Prime Minister Giuseppe Conte’s government is evaluating whether to extend a nationwide lockdown beyond the beginning of April, daily La Stampa reported Wednesday. Italy has more than 31,500 confirmed cases of the illness.

a close up of a logo: Italy Coronavirus Deaths

The Rome-based institute has examined medical records of about 18% of the country’s coronavirus fatalities, finding that just three victims, or 0.8% of the total, had no previous pathology. Almost half of the victims suffered from at least three prior illnesses and about a fourth had either one or two previous conditions.

More than 75% had high blood pressure, about 35% had diabetes and a third suffered from heart disease.

The average age of those who’ve died from the virus in Italy is 79.5.

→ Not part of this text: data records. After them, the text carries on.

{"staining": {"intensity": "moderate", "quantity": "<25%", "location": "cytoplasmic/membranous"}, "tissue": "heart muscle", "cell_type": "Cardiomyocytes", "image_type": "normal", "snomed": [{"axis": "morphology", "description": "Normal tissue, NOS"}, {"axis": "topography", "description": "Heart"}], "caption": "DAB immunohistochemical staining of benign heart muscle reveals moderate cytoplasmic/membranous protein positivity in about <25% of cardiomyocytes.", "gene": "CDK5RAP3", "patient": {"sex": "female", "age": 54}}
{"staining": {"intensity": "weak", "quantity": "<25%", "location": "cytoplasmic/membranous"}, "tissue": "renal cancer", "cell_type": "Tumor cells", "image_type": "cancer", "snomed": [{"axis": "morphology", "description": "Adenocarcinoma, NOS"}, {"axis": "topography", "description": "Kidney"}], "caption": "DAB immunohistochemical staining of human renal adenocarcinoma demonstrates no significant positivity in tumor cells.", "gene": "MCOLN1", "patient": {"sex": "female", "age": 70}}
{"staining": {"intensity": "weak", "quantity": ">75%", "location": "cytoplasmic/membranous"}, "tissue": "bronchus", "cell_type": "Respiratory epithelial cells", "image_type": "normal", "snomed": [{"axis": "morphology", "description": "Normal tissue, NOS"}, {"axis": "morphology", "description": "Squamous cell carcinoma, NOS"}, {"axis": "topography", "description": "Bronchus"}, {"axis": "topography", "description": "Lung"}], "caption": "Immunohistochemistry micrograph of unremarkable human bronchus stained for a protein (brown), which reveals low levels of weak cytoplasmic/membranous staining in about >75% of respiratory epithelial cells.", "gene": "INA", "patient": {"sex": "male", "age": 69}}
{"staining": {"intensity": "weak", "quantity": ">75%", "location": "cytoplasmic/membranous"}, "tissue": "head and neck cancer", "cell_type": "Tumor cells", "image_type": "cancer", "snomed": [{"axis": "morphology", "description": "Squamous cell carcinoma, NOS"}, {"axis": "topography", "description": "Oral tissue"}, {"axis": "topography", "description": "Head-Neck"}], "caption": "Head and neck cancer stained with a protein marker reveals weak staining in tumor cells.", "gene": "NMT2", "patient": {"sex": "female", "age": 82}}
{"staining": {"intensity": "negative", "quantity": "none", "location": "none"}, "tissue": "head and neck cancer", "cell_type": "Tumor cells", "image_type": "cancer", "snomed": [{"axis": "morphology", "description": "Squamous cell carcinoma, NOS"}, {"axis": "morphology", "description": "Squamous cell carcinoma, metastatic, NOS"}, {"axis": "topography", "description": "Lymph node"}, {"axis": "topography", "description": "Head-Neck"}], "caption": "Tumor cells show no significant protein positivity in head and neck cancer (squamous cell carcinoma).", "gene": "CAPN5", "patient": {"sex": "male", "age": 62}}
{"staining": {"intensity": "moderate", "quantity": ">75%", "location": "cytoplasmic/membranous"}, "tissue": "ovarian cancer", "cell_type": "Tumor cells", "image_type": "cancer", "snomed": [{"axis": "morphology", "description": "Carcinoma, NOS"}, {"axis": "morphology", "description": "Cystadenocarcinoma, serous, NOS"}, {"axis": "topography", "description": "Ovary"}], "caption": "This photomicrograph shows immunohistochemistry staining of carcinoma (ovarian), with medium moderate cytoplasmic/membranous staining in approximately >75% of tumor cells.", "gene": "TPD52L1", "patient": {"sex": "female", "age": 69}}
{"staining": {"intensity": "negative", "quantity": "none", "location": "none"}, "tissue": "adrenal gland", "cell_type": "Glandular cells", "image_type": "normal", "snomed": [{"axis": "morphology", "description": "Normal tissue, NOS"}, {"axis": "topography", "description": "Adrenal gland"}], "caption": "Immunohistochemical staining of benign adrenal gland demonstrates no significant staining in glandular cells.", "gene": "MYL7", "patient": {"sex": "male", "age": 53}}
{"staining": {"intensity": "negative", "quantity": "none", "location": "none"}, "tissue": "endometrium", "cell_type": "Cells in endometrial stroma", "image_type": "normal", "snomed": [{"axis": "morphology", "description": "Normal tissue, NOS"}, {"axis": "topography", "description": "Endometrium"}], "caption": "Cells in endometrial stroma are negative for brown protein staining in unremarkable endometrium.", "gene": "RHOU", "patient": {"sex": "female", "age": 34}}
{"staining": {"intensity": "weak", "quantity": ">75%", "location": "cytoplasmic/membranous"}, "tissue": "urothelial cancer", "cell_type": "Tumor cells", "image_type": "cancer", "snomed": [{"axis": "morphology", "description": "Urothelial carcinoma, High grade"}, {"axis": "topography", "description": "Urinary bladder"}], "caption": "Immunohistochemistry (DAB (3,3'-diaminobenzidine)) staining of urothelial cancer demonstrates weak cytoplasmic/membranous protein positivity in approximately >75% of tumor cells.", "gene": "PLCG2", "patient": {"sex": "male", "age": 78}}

But the biggest risk appears to be age (as people get older they tend to acquire illnesses) – especially to the 70+ age group.

a screenshot of a cell phone: Threat to the Elderly

 

As of March 17, 17 people under 50 had died from the disease.

So a very low number of younger people.

All of Italy’s victims under 40 have been males with serious existing medical conditions.

While data released Tuesday point to a slowdown in the increase of cases, with a 12.6% rise, a separate study shows Italy could be underestimating the real number of cases by testing only patients presenting symptoms.

According to the GIMBE Foundation, about 100,000 Italians have contracted the virus, daily Il Sole 24 Ore reported. That would bring back the country’s death rate closer to the global average of about 2%.

So it looks like if you are healthy and under about 70 then the risks are low.

But people with existing illnesses, especially if they are over 70, are high risk.

This means that those people in particular should be especially cautious about what they do to help ensure that don’t catch the virus. Many people are self isolating to protect themselves.